Description
dlt
is a package that installs pyarrow
in its parquet
extra: https://github.com/dlt-hub/dlt/blob/devel/pyproject.toml#L123 and has many other extras as well. We're seeing that pex brings in pyarrow
inconsistently if you install dlt
with multiple extras as separate dependencies, compared to if you install it with all the extras simultaneously.
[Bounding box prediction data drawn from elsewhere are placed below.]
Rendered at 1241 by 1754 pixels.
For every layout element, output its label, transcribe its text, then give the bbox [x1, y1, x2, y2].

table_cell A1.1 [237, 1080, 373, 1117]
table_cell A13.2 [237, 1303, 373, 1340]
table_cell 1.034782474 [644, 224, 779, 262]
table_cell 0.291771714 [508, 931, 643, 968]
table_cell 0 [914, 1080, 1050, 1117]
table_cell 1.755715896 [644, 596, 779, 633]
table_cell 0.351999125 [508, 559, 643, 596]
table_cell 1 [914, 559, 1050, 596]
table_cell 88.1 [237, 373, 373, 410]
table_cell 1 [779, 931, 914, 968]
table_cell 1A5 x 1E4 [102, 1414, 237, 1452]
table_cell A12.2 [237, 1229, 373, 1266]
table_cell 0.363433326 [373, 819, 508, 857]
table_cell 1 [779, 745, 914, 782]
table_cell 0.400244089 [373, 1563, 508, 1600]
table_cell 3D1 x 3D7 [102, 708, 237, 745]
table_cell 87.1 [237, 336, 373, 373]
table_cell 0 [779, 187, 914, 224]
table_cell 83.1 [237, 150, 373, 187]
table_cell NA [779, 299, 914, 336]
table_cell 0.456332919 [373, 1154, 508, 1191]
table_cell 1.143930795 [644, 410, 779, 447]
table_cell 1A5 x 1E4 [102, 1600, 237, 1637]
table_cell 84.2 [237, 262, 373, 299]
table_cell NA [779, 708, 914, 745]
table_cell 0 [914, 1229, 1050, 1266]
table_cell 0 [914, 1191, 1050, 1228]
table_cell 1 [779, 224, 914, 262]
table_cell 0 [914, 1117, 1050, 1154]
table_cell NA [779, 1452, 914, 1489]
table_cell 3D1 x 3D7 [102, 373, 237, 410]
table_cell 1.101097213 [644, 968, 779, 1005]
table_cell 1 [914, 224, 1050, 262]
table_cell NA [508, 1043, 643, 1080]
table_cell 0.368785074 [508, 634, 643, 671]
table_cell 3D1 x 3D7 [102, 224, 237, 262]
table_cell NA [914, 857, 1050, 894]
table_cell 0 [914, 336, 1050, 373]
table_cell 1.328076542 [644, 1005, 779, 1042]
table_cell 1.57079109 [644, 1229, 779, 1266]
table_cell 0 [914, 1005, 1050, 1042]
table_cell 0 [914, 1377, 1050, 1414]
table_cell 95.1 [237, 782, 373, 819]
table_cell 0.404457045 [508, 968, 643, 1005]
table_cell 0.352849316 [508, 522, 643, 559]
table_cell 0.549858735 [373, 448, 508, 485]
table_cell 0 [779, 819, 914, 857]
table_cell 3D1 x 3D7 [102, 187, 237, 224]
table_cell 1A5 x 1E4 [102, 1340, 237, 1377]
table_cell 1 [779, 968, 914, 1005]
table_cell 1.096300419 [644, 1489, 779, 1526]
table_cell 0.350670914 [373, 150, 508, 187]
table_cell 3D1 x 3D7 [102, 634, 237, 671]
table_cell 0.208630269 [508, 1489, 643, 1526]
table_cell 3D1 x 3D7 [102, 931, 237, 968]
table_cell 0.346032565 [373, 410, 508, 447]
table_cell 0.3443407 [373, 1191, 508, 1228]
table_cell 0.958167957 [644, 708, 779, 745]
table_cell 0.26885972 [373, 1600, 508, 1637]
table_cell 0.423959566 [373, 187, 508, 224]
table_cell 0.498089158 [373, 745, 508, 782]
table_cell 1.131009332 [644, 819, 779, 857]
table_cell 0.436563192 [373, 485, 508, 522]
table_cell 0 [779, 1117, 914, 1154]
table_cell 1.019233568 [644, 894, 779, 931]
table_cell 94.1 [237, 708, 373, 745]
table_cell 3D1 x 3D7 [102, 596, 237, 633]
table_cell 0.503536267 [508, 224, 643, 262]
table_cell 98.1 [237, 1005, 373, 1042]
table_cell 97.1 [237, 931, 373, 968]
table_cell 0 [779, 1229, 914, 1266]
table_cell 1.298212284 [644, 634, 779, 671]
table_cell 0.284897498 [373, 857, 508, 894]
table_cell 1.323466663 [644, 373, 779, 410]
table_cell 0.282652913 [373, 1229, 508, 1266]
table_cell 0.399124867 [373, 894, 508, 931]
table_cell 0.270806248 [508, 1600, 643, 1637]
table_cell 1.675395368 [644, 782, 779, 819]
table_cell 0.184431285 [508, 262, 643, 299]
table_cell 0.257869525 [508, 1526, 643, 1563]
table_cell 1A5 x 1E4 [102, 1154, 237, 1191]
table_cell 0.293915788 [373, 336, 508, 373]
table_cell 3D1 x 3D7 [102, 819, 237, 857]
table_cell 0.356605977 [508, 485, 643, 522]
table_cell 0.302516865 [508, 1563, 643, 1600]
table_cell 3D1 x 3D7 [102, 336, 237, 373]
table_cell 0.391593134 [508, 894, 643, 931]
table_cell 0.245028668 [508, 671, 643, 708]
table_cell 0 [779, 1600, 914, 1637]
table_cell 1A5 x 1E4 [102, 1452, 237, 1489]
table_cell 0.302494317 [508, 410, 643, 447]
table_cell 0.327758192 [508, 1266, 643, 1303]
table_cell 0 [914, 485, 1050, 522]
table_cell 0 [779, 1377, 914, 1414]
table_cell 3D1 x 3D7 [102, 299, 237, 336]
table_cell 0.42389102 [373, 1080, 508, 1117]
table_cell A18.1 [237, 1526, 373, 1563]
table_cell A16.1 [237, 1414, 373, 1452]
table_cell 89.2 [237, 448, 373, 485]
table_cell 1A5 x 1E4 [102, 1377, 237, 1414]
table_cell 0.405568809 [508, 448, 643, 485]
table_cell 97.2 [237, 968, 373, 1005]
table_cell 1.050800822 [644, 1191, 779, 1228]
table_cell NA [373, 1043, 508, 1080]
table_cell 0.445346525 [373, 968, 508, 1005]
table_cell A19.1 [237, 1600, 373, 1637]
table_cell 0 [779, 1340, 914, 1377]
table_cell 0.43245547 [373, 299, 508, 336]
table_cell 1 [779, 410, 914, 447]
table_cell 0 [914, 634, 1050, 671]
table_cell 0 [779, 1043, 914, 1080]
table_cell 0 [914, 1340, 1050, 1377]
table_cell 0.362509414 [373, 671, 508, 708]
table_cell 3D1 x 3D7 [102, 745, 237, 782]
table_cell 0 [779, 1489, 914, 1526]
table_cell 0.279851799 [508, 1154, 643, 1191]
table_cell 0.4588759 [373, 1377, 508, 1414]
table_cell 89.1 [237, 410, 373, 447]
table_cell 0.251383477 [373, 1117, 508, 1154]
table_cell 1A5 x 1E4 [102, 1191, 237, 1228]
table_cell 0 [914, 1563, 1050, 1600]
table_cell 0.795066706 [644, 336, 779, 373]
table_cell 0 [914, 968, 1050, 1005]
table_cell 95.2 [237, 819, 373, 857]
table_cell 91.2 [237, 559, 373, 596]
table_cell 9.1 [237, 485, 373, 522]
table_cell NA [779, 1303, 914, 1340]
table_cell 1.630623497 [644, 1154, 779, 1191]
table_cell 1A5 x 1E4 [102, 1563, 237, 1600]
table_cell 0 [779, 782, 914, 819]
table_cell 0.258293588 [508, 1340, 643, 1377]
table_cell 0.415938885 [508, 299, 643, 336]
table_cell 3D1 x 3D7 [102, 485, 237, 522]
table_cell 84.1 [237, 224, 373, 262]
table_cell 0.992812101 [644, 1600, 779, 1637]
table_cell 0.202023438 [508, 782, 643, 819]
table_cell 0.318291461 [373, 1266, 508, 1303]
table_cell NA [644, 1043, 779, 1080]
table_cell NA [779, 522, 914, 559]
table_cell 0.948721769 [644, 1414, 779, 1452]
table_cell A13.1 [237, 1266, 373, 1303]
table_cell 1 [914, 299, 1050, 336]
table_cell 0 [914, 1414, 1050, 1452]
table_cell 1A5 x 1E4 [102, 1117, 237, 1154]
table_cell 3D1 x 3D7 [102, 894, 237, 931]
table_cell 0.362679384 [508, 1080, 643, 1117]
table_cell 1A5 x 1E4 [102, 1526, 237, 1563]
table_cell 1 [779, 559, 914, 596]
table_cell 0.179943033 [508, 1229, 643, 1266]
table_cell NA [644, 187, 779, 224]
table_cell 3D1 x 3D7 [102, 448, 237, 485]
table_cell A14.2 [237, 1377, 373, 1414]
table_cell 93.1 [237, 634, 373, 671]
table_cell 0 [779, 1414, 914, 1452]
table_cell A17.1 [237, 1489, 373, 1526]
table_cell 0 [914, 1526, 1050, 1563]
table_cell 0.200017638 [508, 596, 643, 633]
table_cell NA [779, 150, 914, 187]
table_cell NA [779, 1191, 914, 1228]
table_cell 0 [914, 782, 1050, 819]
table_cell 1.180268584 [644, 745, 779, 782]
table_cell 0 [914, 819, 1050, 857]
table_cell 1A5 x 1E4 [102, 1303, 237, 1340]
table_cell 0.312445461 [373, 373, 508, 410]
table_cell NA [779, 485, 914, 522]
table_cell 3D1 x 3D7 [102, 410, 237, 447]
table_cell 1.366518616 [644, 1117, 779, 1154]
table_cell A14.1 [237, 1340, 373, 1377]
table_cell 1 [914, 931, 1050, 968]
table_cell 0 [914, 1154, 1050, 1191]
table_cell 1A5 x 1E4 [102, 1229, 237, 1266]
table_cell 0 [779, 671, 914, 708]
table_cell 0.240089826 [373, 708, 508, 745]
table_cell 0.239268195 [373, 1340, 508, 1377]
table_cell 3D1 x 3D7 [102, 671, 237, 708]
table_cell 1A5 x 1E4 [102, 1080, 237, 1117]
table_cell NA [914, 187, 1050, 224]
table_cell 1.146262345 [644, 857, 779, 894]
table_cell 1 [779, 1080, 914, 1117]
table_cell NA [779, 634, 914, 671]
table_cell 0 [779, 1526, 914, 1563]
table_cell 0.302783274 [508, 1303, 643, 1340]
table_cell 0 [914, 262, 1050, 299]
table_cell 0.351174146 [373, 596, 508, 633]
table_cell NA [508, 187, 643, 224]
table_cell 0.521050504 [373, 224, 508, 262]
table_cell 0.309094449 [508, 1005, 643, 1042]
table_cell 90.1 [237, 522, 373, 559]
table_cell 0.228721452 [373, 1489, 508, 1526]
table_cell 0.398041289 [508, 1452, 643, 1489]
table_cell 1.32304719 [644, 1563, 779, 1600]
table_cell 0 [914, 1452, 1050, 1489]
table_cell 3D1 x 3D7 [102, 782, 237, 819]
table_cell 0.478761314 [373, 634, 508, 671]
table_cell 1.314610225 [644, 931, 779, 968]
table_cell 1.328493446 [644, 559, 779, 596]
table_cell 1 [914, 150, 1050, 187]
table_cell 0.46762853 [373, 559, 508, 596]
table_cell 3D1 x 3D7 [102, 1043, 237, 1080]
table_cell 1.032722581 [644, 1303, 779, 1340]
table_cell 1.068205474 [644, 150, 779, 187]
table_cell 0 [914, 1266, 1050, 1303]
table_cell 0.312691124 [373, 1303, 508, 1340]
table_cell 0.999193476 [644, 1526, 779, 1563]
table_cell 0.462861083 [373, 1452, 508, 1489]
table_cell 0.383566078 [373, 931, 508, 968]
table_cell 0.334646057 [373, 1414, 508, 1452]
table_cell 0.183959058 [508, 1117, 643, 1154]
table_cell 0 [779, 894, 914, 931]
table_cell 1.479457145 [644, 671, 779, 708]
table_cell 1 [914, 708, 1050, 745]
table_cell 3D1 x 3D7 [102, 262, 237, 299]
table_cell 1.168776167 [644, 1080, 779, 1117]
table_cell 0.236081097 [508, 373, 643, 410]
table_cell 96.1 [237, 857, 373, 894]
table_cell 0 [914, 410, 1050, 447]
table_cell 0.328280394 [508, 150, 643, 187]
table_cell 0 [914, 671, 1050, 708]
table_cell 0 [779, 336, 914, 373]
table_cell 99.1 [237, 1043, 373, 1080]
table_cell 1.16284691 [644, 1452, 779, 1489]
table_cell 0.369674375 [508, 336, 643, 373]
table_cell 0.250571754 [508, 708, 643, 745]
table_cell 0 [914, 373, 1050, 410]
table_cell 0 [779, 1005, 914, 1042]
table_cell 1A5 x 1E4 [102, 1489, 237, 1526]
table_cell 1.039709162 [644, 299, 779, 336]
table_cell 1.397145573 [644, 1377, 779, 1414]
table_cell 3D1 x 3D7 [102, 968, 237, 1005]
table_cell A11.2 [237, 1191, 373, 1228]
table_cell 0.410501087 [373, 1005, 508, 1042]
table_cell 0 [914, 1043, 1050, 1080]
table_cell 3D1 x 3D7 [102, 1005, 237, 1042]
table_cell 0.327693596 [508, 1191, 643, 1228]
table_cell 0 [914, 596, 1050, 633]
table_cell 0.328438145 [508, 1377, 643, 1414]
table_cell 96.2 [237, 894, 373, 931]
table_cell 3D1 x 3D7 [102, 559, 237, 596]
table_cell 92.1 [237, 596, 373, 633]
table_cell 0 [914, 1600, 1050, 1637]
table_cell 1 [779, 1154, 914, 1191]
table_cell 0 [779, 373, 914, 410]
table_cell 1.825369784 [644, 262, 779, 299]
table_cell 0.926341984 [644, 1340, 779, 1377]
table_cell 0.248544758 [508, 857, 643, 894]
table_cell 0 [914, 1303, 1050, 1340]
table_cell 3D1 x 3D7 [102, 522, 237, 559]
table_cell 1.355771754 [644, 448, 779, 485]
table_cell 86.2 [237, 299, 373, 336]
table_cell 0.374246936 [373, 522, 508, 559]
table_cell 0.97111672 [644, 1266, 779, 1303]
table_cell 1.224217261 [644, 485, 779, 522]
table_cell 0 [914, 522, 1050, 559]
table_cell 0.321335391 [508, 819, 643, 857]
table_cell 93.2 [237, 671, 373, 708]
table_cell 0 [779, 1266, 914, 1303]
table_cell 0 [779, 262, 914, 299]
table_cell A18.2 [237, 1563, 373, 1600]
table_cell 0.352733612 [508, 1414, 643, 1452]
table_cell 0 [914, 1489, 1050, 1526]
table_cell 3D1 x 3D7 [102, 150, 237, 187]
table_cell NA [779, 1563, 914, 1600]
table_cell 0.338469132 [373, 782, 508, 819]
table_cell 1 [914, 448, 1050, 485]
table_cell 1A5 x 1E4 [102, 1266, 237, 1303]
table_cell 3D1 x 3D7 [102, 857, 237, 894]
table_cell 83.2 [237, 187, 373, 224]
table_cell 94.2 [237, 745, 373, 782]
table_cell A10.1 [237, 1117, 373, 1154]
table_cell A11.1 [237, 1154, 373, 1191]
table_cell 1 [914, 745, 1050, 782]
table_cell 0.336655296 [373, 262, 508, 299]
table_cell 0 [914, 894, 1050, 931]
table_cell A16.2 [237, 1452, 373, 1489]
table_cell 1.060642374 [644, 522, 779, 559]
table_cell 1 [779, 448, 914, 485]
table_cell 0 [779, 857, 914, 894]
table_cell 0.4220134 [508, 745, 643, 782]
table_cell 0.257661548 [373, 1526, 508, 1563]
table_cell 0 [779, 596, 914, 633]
To reproduce, on pex 2.33.0 on mac:
pex 'dlt[snowflake]' 'dlt[filesystem]' 'dlt[parquet]' --pip-version=latest --platform=current --resolver-version=pip-2020-resolver -o bug.pex
outputs a pex where you cannot import pyarrow. When you run the pex file verbosely, it outputs the following to explain why:
pex: Skipping activation of `pyarrow<18,>=12.0.0; (python_version >= "3.9" and python_version < "3.13") and (extra == "bigquery" or extra == "parquet" or extra == "motherduck" or extra == "athena" or extra == "synapse" or extra == "clickhouse" or extra == "dremio" or extra == "lancedb" or extra == "deltalake" or extra == "pyiceberg")` due to environment marker de-selection
However, if you install all three extras simultaneously, it creates a PEX where you correctly can import pyarrow:
pex 'dlt[snowflake,filesystem,parquet]' --pip-version=latest --platform=current --resolver-version=pip-2020-resolver -o good.pex
In both of the above cases if you use pip install instead of pex, the resulting venv allows you to import pyarrow, as expected.